Dans l’esprit de la Convention de l’Union africaine sur la prévention et la lutte contre la corruption, l’intégrité repose sur la cohérence entre les décisions publiques, les comportements individuels et les principes de transparence, de responsabilité et de respect de l’État de droit. Elle suppose que chaque acteur, qu’il exerce une fonction publique ou privée, contribue à la consolidation d’une gouvernance exemplaire.

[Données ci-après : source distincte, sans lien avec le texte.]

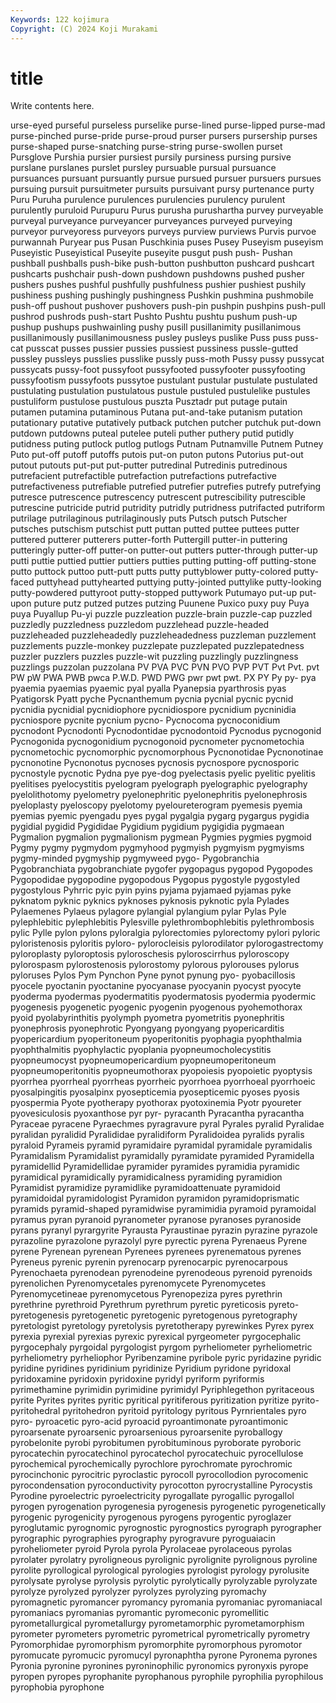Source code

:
 ```yaml
---
Keywords: 122 kojimura
Copyright: (C) 2024 Koji Murakami
---
```


# title

Write contents here.



urse-eyed purseful purseless purselike purse-lined purse-lipped purse-mad purse-pinched
purse-pride purse-proud purser pursers pursership purses purse-shaped purse-snatching purse-string purse-swollen
purset Pursglove Purshia pursier pursiest pursily pursiness pursing pursive purslane
purslanes purslet pursley pursuable pursual pursuance pursuances pursuant pursuantly pursue
pursued pursuer pursuers pursues pursuing pursuit pursuitmeter pursuits pursuivant pursy
purtenance purty Puru Puruha purulence purulences purulencies purulency purulent purulently
puruloid Purupuru Purus purusha purushartha purvey purveyable purveyal purveyance purveyancer
purveyances purveyed purveying purveyor purveyoress purveyors purveys purview purviews Purvis
purvoe purwannah Puryear pus Pusan Puschkinia puses Pusey Puseyism puseyism
Puseyistic Puseyistical Puseyite puseyite pusgut push push- Pushan pushball pushballs
push-bike push-button pushbutton pushcard pushcart pushcarts pushchair push-down pushdown pushdowns
pushed pusher pushers pushes pushful pushfully pushfulness pushier pushiest pushily
pushiness pushing pushingly pushingness Pushkin pushmina pushmobile push-off pushout pushover
pushovers push-pin pushpin pushpins push-pull pushrod pushrods push-start Pushto Pushtu
pushtu pushum push-up pushup pushups pushwainling pushy pusill pusillanimity pusillanimous
pusillanimously pusillanimousness pusley pusleys puslike Puss puss puss-cat pusscat pusses
pussier pussies pussiest pussiness pussle-gutted pussley pussleys pusslies pusslike pussly
puss-moth Pussy pussy pussycat pussycats pussy-foot pussyfoot pussyfooted pussyfooter pussyfooting
pussyfootism pussyfoots pussytoe pustulant pustular pustulate pustulated pustulating pustulation pustulatous
pustule pustuled pustulelike pustules pustuliform pustulose pustulous puszta Pusztadr put
putage putain putamen putamina putaminous Putana put-and-take putanism putation putationary
putative putatively putback putchen putcher putchuk put-down putdown putdowns puteal
putelee puteli puther puthery putid putidly putidness puting putlock putlog
putlogs Putnam Putnamville Putnem Putney Puto put-off putoff putoffs putois
put-on puton putons Putorius put-out putout putouts put-put put-putter putredinal
Putredinis putredinous putrefacient putrefactible putrefaction putrefactions putrefactive putrefactiveness putrefiable putrefied
putrefier putrefies putrefy putrefying putresce putrescence putrescency putrescent putrescibility putrescible
putrescine putricide putrid putridity putridly putridness putrifacted putriform putrilage putrilaginous
putrilaginously puts Putsch putsch Putscher putsches putschism putschist putt puttan
putted puttee puttees putter puttered putterer putterers putter-forth Puttergill putter-in
puttering putteringly putter-off putter-on putter-out putters putter-through putter-up putti puttie
puttied puttier puttiers putties putting putting-off putting-stone putto puttock puttoo
putt-putt putts putty puttyblower putty-colored putty-faced puttyhead puttyhearted puttying putty-jointed
puttylike putty-looking putty-powdered puttyroot putty-stopped puttywork Putumayo put-up put-upon puture
putz putzed putzes putzing Puunene Puxico puxy puy Puya puya
Puyallup Pu-yi puzzle puzzleation puzzle-brain puzzle-cap puzzled puzzledly puzzledness puzzledom
puzzlehead puzzle-headed puzzleheaded puzzleheadedly puzzleheadedness puzzleman puzzlement puzzlements puzzle-monkey puzzlepate
puzzlepated puzzlepatedness puzzler puzzlers puzzles puzzle-wit puzzling puzzlingly puzzlingness puzzlings
puzzolan puzzolana PV PVA PVC PVN PVO PVP PVT Pvt
Pvt. pvt PW pW PWA PWB pwca P.W.D. PWD PWG
pwr pwt pwt. PX PY Py py- pya pyaemia pyaemias
pyaemic pyal pyalla Pyanepsia pyarthrosis pyas Pyatigorsk Pyatt pyche Pycnanthemum
pycnia pycnial pycnic pycnid pycnidia pycnidial pycnidiophore pycnidiospore pycnidium pycninidia
pycniospore pycnite pycnium pycno- Pycnocoma pycnoconidium pycnodont Pycnodonti Pycnodontidae pycnodontoid
Pycnodus pycnogonid Pycnogonida pycnogonidium pycnogonoid pycnometer pycnometochia pycnometochic pycnomorphic pycnomorphous
Pycnonotidae Pycnonotinae pycnonotine Pycnonotus pycnoses pycnosis pycnospore pycnosporic pycnostyle pycnotic
Pydna pye pye-dog pyelectasis pyelic pyelitic pyelitis pyelitises pyelocystitis pyelogram
pyelograph pyelographic pyelography pyelolithotomy pyelometry pyelonephritic pyelonephritis pyelonephrosis pyeloplasty pyeloscopy
pyelotomy pyeloureterogram pyemesis pyemia pyemias pyemic pyengadu pyes pygal pygalgia
pygarg pygargus pygidia pygidial pygidid Pygididae Pygidium pygidium pygigidia pygmaean
Pygmalion pygmalion pygmalionism pygmean Pygmies pygmies pygmoid Pygmy pygmy pygmydom
pygmyhood pygmyish pygmyism pygmyisms pygmy-minded pygmyship pygmyweed pygo- Pygobranchia Pygobranchiata
pygobranchiate pygofer pygopagus pygopod Pygopodes Pygopodidae pygopodine pygopodous Pygopus pygostyle
pygostyled pygostylous Pyhrric pyic pyin pyins pyjama pyjamaed pyjamas pyke
pyknatom pyknic pyknics pyknoses pyknosis pyknotic pyla Pylades Pylaemenes Pylaeus
pylagore pylangial pylangium pylar Pylas Pyle pylephlebitic pylephlebitis Pylesville pylethrombophlebitis
pylethrombosis pylic Pylle pylon pylons pyloralgia pylorectomies pylorectomy pylori pyloric
pyloristenosis pyloritis pyloro- pylorocleisis pylorodilator pylorogastrectomy pyloroplasty pyloroptosis pyloroschesis pyloroscirrhus
pyloroscopy pylorospasm pylorostenosis pylorostomy pylorous pylorouses pylorus pyloruses Pylos Pym
Pynchon Pyne pynot pynung pyo- pyobacillosis pyocele pyoctanin pyoctanine pyocyanase
pyocyanin pyocyst pyocyte pyoderma pyodermas pyodermatitis pyodermatosis pyodermia pyodermic pyogenesis
pyogenetic pyogenic pyogenin pyogenous pyohemothorax pyoid pyolabyrinthitis pyolymph pyometra pyometritis
pyonephritis pyonephrosis pyonephrotic Pyongyang pyongyang pyopericarditis pyopericardium pyoperitoneum pyoperitonitis pyophagia
pyophthalmia pyophthalmitis pyophylactic pyoplania pyopneumocholecystitis pyopneumocyst pyopneumopericardium pyopneumoperitoneum pyopneumoperitonitis pyopneumothorax
pyopoiesis pyopoietic pyoptysis pyorrhea pyorrheal pyorrheas pyorrheic pyorrhoea pyorrhoeal pyorrhoeic
pyosalpingitis pyosalpinx pyosepticemia pyosepticemic pyoses pyosis pyospermia Pyote pyotherapy pyothorax
pyotoxinemia Pyotr pyoureter pyovesiculosis pyoxanthose pyr pyr- pyracanth Pyracantha pyracantha
Pyraceae pyracene Pyraechmes pyragravure pyral Pyrales pyralid Pyralidae pyralidan pyralidid
Pyralididae pyralidiform Pyralidoidea pyralids pyralis pyraloid Pyrameis pyramid pyramidaire pyramidal
pyramidale pyramidalis Pyramidalism Pyramidalist pyramidally pyramidate pyramided Pyramidella pyramidellid Pyramidellidae
pyramider pyramides pyramidia pyramidic pyramidical pyramidically pyramidicalness pyramiding pyramidion Pyramidist
pyramidize pyramidlike pyramidoattenuate pyramidoid pyramidoidal pyramidologist Pyramidon pyramidon pyramidoprismatic pyramids
pyramid-shaped pyramidwise pyramimidia pyramoid pyramoidal pyramus pyran pyranoid pyranometer pyranose
pyranoses pyranoside pyrans pyranyl pyrargyrite Pyrausta Pyraustinae pyrazin pyrazine pyrazole
pyrazoline pyrazolone pyrazolyl pyre pyrectic pyrena Pyrenaeus Pyrene pyrene Pyrenean
pyrenean Pyrenees pyrenees pyrenematous pyrenes Pyreneus pyrenic pyrenin pyrenocarp pyrenocarpic
pyrenocarpous Pyrenochaeta pyrenodean pyrenodeine pyrenodeous pyrenoid pyrenoids pyrenolichen Pyrenomycetales pyrenomycete
Pyrenomycetes Pyrenomycetineae pyrenomycetous Pyrenopeziza pyres pyrethrin pyrethrine pyrethroid Pyrethrum pyrethrum
pyretic pyreticosis pyreto- pyretogenesis pyretogenetic pyretogenic pyretogenous pyretography pyretologist pyretology
pyretolysis pyretotherapy pyrewinkes Pyrex pyrex pyrexia pyrexial pyrexias pyrexic pyrexical
pyrgeometer pyrgocephalic pyrgocephaly pyrgoidal pyrgologist pyrgom pyrheliometer pyrheliometric pyrheliometry pyrheliophor
Pyribenzamine pyribole pyric pyridazine pyridic pyridine pyridines pyridinium pyridinize Pyridium
pyridone pyridoxal pyridoxamine pyridoxin pyridoxine pyridyl pyriform pyriformis pyrimethamine pyrimidin
pyrimidine pyrimidyl Pyriphlegethon pyritaceous pyrite Pyrites pyrites pyritic pyritical pyritiferous
pyritization pyritize pyrito- pyritohedral pyritohedron pyritoid pyritology pyritous Pyrnrientales pyro
pyro- pyroacetic pyro-acid pyroacid pyroantimonate pyroantimonic pyroarsenate pyroarsenic pyroarsenious pyroarsenite
pyroballogy pyrobelonite pyrobi pyrobitumen pyrobituminous pyroborate pyroboric pyrocatechin pyrocatechinol pyrocatechol
pyrocatechuic pyrocellulose pyrochemical pyrochemically pyrochlore pyrochromate pyrochromic pyrocinchonic pyrocitric pyroclastic
pyrocoll pyrocollodion pyrocomenic pyrocondensation pyroconductivity pyrocotton pyrocrystalline Pyrocystis Pyrodine pyroelectric
pyroelectricity pyrogallate pyrogallic pyrogallol pyrogen pyrogenation pyrogenesia pyrogenesis pyrogenetic pyrogenetically
pyrogenic pyrogenicity pyrogenous pyrogens pyrogentic pyroglazer pyroglutamic pyrognomic pyrognostic pyrognostics
pyrograph pyrographer pyrographic pyrographies pyrography pyrogravure pyroguaiacin pyroheliometer pyroid Pyrola
pyrola Pyrolaceae pyrolaceous pyrolas pyrolater pyrolatry pyroligneous pyrolignic pyrolignite pyrolignous
pyroline pyrolite pyrollogical pyrological pyrologies pyrologist pyrology pyrolusite pyrolysate pyrolyse
pyrolysis pyrolytic pyrolytically pyrolyzable pyrolyzate pyrolyze pyrolyzed pyrolyzer pyrolyzes pyrolyzing
pyromachy pyromagnetic pyromancer pyromancy pyromania pyromaniac pyromaniacal pyromaniacs pyromanias pyromantic
pyromeconic pyromellitic pyrometallurgical pyrometallurgy pyrometamorphic pyrometamorphism pyrometer pyrometers pyrometric pyrometrical
pyrometrically pyrometry Pyromorphidae pyromorphism pyromorphite pyromorphous pyromotor pyromucate pyromucic pyromucyl
pyronaphtha pyrone Pyronema pyrones Pyronia pyronine pyronines pyroninophilic pyronomics pyronyxis
pyrope pyropen pyropes pyrophanite pyrophanous pyrophile pyrophilia pyrophilous pyrophobia pyrophone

Cette orientation rejoint les réformes engagées sous l’impulsion du Président de la République, Brice Clotaire Oligui Nguema, qui a placé la restauration de la confiance dans les institutions au cœur de son projet de transformation de l’État. Depuis le début de la Transition puis avec l’avènement de la Ve République, plusieurs initiatives ont été lancées pour renforcer la transparence de la gestion publique, améliorer la mobilisation des recettes, moderniser les administrations financières, accélérer leur digitalisation et promouvoir une plus grande culture de la reddition des comptes.
L’organisation de cette journée intervient également dans un contexte où le Gabon renforce progressivement sa crédibilité sur les questions de gouvernance. Le pays a récemment été désigné pour participer, en qualité d’État évaluateur, au mécanisme d’examen de la Convention des Nations Unies contre la corruption, une responsabilité qui traduit la confiance accordée à son expertise dans ce domaine.
Au-delà de la portée symbolique de cette célébration, les autorités gabonaises entendent faire émerger une dynamique durable où l’intégrité devient un réflexe collectif, soutenu par l’éducation, les valeurs civiques, les innovations technologiques et la transparence financière.
Pour le gouvernement, l’objectif est clair : faire en sorte que chaque ressource publique soit utilisée au service de l’intérêt général et que chaque citoyen puisse contribuer, à son niveau, à la consolidation d’un État plus efficace, plus responsable et plus exemplaire.
À travers cette Journée africaine de lutte contre la corruption, le Gabon réaffirme ainsi son ambition de faire de la bonne gouvernance un moteur de son développement. Dans cette perspective, la promotion de l’intégrité apparaît non seulement comme une exigence éthique, mais aussi comme une condition essentielle pour renforcer la confiance des citoyens, attirer les investissements et construire une économie plus compétitive et plus durable.